Posted by Nathan Mishler on May 14, 2007 at 02:38 PM

Serious Games

You could sum up my position as “games have potential not yet realized” and “part of that potential is allowing players to explore positive ways to work around problems.” This fits in to the concept of Serious Games, but I think that concept needs to be made more broad. Not all messages from author to player need to be about a Serious World Issue or an Important Educational Opportunity. Not everyone does, or needs to, think on those levels. I believe that games can teach players about sharing or compassion, and those would be just as much a Game For Change as a game about saving the rainforest.

ARGs as serious games

ARGs are better suited as serious games than most traditional console or PC games. While it is easy to make a game about “hit, punch, shoot” on a PC, it is actually very hard to allow a player to perform any of those actions in an ARG. With the exception of live events, most ARG players will never come in direct physical contact with characters in any way, shape or form. You cannot punch a character through the internet.

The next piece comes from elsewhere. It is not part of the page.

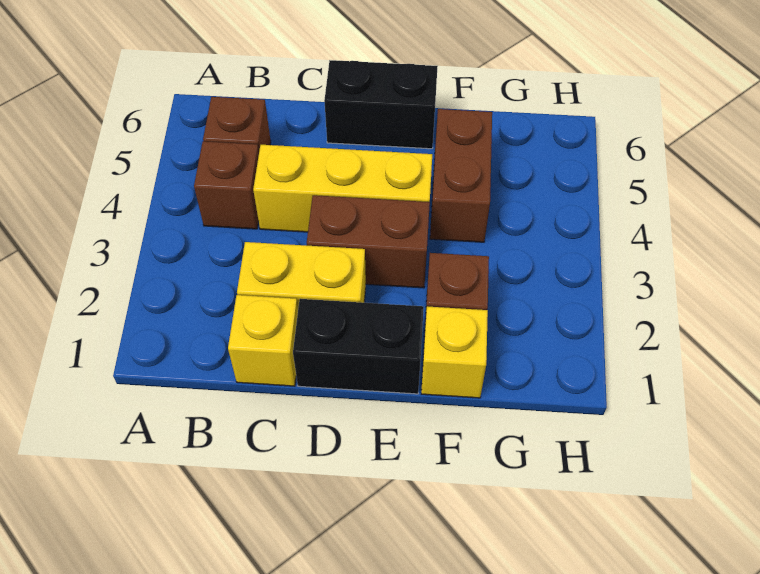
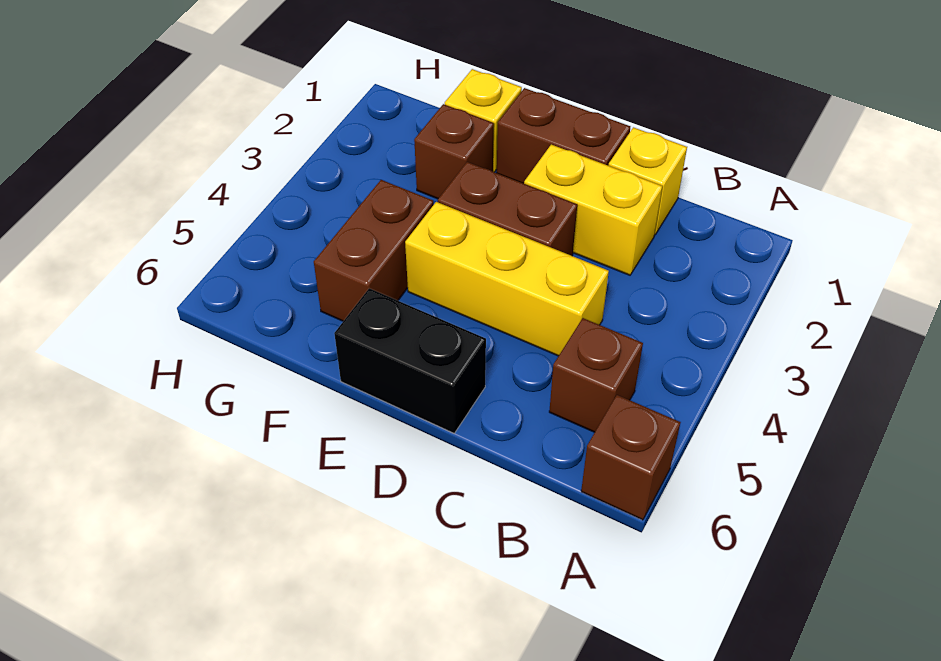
brown brick B4 level 1 -> brown brick A6 level 1
black brick D1:E1 level 1 -> brown brick D1:E1 level 1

Players of ARGs are encouraged to explore and experiment. To send encouraging or hateful emails to characters, and see what the results are. Players’ actions within ARGs are, by necessity, at a distance and not of a violent sort. ARGs are therefore excellent teaching aids and can allow players to experiment in healthy, possibly life-changing ways.

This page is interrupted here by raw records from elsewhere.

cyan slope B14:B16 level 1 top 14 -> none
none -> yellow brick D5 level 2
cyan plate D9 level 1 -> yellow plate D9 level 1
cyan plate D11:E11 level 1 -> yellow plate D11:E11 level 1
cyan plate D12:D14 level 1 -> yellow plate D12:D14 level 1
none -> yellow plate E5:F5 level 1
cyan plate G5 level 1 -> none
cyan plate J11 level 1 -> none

I think that once ARG creators, and video game creators in general, recognize their position as artists instead of craftsmen they will begin to create games that challenge players. This challenge will not just be in a “this game is hard” sense, but it will challenge how a player thinks and interacts with their world.

Covert vs Overt

At least, the goal will be to challenge modes of thinking. I am reminded now about a quote from the author Kurt Vonnegut:

“When it became obvious what a dumb and cruel and spiritually and financially and militarily ruinous mistake our war in Vietnam was, every artist worth a damn in this country, every serious writer, painter, stand-up comedian, musician, actor and actress, you name it, came out against the thing. We formed what might be described as a laser beam of protest, with everybody aimed in the same direction, focused and intense. This weapon proved to have the power of a banana-cream pie three feet in diameter when dropped from a stepladder five-feet high. “

I’m not calling for video game creators to be a laser beam focused in any direction. One of the big pitfalls of the move towards “Serious Games” is what I think of as “Too Serious Games.” Those games are the ones that come out of the starting gate (sometimes even on the packaging!), trumpets blaring and drums booming, pronouncing to the player that they are going to be Taught a Lesson.

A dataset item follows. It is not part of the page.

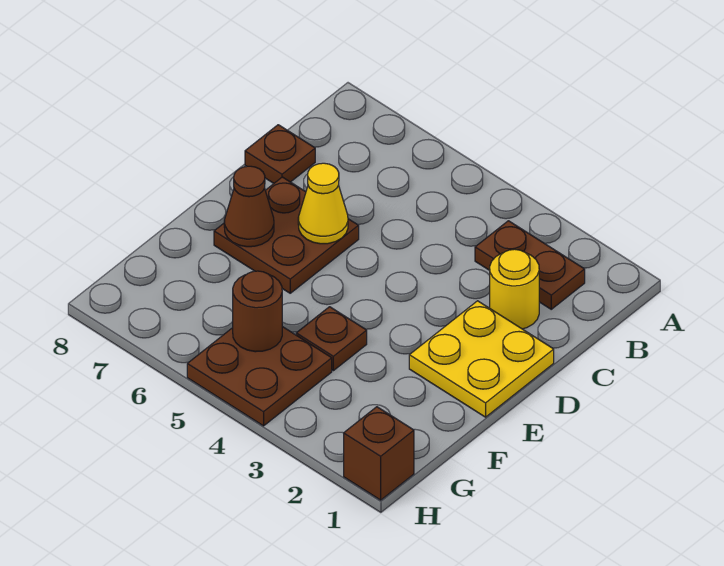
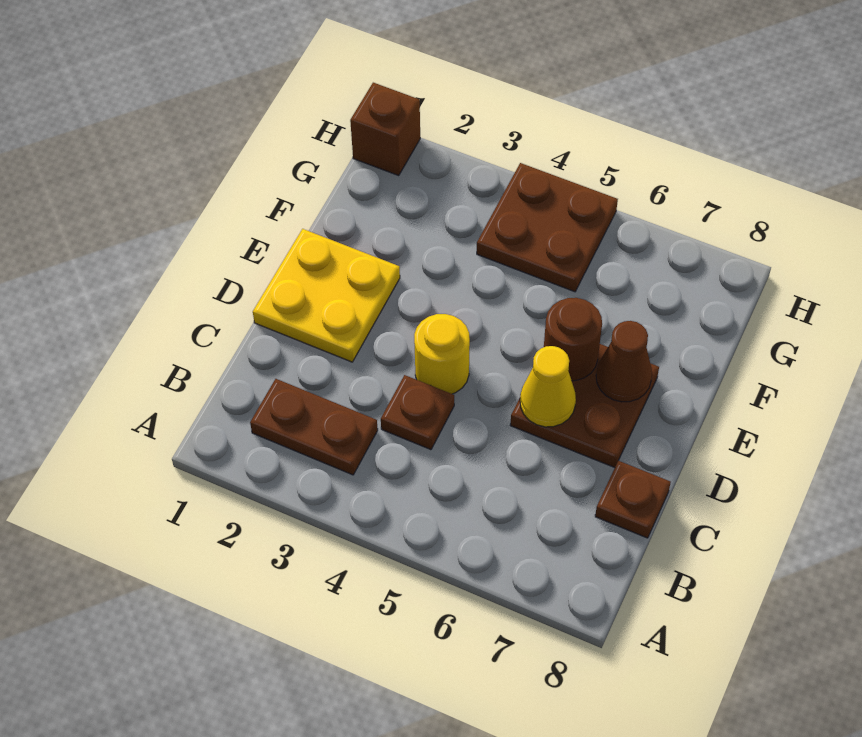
yellow round brick C2 level 1 -> yellow round brick D4 level 1
brown plate F4 level 1 -> brown plate C4 level 1
brown round brick G5 level 2 -> brown round brick E6 level 2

Nothing turns off an audience faster than a proclamation like that.

Game creators must have a softer touch. You have to get off your soap box and allow players to play, to learn and experiment in the world you have created. You also have to allow them to disagree with you, at least a little. Remember: games are a conversation, even if the player never gets to talk directly to the game creator. If I’m a player, and I’m just being preached at, I’m going to tune you out. But if you allow me to experiment, to learn and see your point of view, I might be convinced to agree with you in the end.

In fact, I want to praise World Without Oil as a Serious Game done right. I see very little preaching going on, from game creator to player. In fact, it seems that the creators, for the most part, have stepped into the player’s shoes and are now part of a greater dialogue that is mostly created by the players. The players are allowed to think about the situation, the world without oil, and are allowed to come to their own conclusions. I think that a lot of people will change how they look at the world through this, and the change will come from within, not just from the game telling them they should. That’s my prediction, anyway.

My thoughts in a paragraph: Serious Games are a good thing and there should be more of them. Serious games should be big, but they should also be small. Serious games need to be a conversation, not a lecture… and they should be fun. As game designer Raph Koster says, “Fun is when my brain tells me I am learning.”